Public Sector Focus: Care home cooking

26 June 2015
Public Sector Focus: Care home cooking

Cooking for a care home can be a challenge, but Care Catering Cook of the Year 2015 Oliver Smith relishes the moments when he pleases the residents at Wetherby Manor in Yorkshire. Richard McComb reports

Smith, 32, was crowned the National Association of Care Catering (NACC) Care Cook of the Year 2015, impressing the judges with his imaginative take on a pork roast and an unexpected twist on a classic chocolate mousse.

Not only did Smith, like his fellow competitors, have to produce two courses for the princely sum of £1.50 a head - the Yorkshire-based chef actually shaved 1p off the budget - but he also won the praise of his seven-day-a-week clientele at Wetherby Manor care home in West Yorkshire.

You might think elderly residents would be an understanding bunch, but think again.

"Our residents are very particular in what they want and they will certainly let you know if it is not how they want it. There's been many a time I have addressed the whole restaurant with fingers pointing at me," says Smith with good humour.

He adds: "It can be quite daunting, but at the back of your mind you have to remember that food is something they look forward to. If you do get it wrong, they notice and it can affect their day."

Traditional tastes

Smith recalls an unhappy attempt to seduce Wetherby Manor's taste buds with Asian cooking. "A chicken stir-fry went down really badly," he says. "It was lovely and the
staff enjoyed it, but unfortunately it was a dish the residents weren't used to. They weren't happy about it. One said, 'I wouldn't feed
this to my dog.'

"You have to take on board everything that happens and adapt your menus to keep the residents happy. It doesn't mean that you 
cannot have a bit of flair here and there and surprise them. That's where this competition has been useful."

Smith, who had never entered a cookery competition before, was talked into entering by the 2013 Care Cook of the Year by Simon Lawrence, the former executive chef at Hadrian Healthcare Group, which runs Wetherby Manor. Once Smith had decided on his menu, the only aspect he changed for the final at
Barking & Dagenham College's Technical Skills Academy was the presentation.

The main course was tenderloin of pork, celeriac purée, triple-cooked crispy potatoes, an apple sauce reduction and diced apple for sharpness. The dish was tested out on 
Wetherby Manor residents, who were only given a description of the menu after they had tried it. Smith explains: "They would not necessarily have eaten some things I have done with my competition menu if they'd known what they were. They were absolutely bowled over."
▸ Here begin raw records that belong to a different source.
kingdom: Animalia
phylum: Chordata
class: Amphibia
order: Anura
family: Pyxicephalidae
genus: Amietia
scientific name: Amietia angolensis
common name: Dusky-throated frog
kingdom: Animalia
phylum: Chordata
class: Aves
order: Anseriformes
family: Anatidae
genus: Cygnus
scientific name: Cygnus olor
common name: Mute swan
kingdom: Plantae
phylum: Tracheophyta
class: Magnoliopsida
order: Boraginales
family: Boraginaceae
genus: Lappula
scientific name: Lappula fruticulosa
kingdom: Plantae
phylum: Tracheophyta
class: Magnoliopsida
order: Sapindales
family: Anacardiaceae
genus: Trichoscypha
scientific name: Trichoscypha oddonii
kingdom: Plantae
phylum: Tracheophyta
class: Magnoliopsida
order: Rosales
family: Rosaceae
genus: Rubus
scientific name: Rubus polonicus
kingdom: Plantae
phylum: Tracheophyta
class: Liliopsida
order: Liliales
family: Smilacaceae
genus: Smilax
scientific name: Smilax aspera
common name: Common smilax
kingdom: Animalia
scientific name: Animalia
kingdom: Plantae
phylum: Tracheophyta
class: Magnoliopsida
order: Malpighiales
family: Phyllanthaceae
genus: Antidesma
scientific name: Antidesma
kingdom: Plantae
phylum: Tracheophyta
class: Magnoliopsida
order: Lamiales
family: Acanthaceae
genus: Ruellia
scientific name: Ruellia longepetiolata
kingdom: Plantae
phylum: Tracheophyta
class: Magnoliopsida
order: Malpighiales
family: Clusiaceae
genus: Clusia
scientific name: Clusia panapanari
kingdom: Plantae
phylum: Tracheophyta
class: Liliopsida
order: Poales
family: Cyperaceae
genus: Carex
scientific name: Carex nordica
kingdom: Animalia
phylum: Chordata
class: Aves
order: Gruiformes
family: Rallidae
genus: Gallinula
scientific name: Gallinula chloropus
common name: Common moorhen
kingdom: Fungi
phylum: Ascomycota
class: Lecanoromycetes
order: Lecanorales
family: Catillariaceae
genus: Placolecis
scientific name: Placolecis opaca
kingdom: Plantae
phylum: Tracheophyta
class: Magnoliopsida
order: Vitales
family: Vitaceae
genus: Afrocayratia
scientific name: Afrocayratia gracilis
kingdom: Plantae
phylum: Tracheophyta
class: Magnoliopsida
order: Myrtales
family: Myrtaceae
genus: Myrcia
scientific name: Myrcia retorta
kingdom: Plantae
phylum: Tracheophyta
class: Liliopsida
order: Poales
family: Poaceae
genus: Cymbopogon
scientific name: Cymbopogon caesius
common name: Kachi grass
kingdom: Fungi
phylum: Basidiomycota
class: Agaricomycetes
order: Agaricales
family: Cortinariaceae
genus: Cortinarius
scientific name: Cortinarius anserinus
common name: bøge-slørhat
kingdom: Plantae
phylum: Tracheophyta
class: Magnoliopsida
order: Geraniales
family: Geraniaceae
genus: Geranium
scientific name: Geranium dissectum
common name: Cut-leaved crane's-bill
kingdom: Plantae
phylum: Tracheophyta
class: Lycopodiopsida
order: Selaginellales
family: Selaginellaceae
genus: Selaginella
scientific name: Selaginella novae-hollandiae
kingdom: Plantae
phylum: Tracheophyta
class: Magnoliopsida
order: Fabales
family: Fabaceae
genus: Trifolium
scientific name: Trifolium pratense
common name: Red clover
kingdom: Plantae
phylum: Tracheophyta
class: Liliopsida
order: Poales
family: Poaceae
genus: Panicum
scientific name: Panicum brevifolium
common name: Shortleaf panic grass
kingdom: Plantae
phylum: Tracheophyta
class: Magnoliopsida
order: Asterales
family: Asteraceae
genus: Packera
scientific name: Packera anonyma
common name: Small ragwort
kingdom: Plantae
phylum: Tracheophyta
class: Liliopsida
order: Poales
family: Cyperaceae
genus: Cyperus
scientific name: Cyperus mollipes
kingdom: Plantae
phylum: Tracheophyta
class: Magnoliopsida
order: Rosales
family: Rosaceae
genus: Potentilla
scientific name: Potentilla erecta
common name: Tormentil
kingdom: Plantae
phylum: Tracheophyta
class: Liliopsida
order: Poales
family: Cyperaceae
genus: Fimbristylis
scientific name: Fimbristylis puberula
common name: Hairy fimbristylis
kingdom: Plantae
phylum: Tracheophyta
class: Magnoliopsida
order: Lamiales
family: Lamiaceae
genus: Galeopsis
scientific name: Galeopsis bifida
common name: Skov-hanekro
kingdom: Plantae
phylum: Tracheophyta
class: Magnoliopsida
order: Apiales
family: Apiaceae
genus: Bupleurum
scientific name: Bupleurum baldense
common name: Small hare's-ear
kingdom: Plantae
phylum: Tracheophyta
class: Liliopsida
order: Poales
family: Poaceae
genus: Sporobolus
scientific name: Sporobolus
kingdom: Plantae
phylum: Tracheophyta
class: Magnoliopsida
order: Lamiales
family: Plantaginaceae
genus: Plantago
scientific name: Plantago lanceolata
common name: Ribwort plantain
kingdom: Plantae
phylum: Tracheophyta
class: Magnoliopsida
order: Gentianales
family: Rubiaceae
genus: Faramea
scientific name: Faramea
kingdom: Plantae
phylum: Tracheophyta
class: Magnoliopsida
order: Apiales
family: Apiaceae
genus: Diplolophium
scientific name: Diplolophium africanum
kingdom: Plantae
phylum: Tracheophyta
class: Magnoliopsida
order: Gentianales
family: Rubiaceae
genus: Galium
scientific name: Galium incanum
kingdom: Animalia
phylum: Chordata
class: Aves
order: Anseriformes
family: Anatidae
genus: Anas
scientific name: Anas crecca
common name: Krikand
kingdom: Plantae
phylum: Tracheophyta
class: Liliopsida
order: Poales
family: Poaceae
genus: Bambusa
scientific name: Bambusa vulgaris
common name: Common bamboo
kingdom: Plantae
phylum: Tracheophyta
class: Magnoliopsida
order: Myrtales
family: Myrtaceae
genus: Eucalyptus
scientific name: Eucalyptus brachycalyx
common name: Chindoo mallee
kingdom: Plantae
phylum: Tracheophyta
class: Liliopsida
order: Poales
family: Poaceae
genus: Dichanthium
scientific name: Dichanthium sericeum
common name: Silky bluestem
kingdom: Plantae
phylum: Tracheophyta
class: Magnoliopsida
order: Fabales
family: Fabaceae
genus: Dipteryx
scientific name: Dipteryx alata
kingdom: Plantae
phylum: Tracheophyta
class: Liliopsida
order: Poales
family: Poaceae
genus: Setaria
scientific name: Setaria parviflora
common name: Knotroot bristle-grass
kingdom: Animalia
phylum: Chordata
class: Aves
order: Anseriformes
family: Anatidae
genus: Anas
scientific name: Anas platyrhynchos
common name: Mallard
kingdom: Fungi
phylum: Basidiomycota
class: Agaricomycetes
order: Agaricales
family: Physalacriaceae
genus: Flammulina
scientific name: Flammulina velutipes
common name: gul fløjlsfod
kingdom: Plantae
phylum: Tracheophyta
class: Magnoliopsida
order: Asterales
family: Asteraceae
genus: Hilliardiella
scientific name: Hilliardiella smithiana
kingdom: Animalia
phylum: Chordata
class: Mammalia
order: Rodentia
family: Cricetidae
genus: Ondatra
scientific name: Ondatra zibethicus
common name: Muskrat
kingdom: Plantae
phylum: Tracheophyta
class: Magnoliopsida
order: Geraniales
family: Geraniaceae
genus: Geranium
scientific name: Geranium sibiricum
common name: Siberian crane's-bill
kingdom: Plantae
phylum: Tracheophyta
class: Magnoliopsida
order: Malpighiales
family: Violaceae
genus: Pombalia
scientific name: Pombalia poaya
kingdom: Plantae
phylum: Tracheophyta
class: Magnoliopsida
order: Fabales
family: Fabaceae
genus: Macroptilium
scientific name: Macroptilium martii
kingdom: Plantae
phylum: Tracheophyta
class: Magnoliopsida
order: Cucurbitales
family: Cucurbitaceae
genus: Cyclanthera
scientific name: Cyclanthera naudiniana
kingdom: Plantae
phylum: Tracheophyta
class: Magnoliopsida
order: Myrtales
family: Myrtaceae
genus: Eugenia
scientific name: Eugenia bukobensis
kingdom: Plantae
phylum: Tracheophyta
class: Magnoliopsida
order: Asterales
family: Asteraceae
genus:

Smith used celeriac to give the dish an earthy flavour, but he was also interested in the vegetable's potential health benefits. Celeriac is a good source of vitamin K, which 
has been linked with helping to combat Alzheimer's disease.

Ticking all the boxes

An interest in superfoods, not least among Smith's regular diners, influenced his dessert choice. A classic chocolate mousse was served with beetroot marshmallows and a deep purple surprise lay inside: a beetroot purée. The flavours worked well together and the vegetable ticked the boxes for healthy eating, with studies suggesting it lowers blood pressure.

"Dark chocolate is earthy and the beetroot is earthy. When you mix them, the beetroot becomes a small back note, which is great for the residents because they aren't put off and they get the health benefits of having the dark chocolate and the beetroot together."

The residents loved the chocolate and beetroot combination. "As harsh as the residents are, they are equally as lovely. They will come and put their arms around you and give you
a kiss when you've done a meal that they really treasure," says the chef.

Smith says the care sector represents a steep learning curve: "Everything has to be cooked in a different way to make the residents happy. We're not talking about the food having to be sloppy or anything like that, which is a common misconception. But they want the vegetables to be cooked so a knife will cut through them with ease.

"It all comes down to how the food eats for them, which is not something you necessarily think about as a chef when you work in restaurants. You think everything gets cooked to a standard that is considered how chefs should cook something."

Smith stresses that cooking for elderly 
residents can also be a hugely rewarding 
experience. "When a resident comes up to you and says, 'Thank you so much, you have made my day,' it doesn't get much better than that. That's what makes the job worthwhile."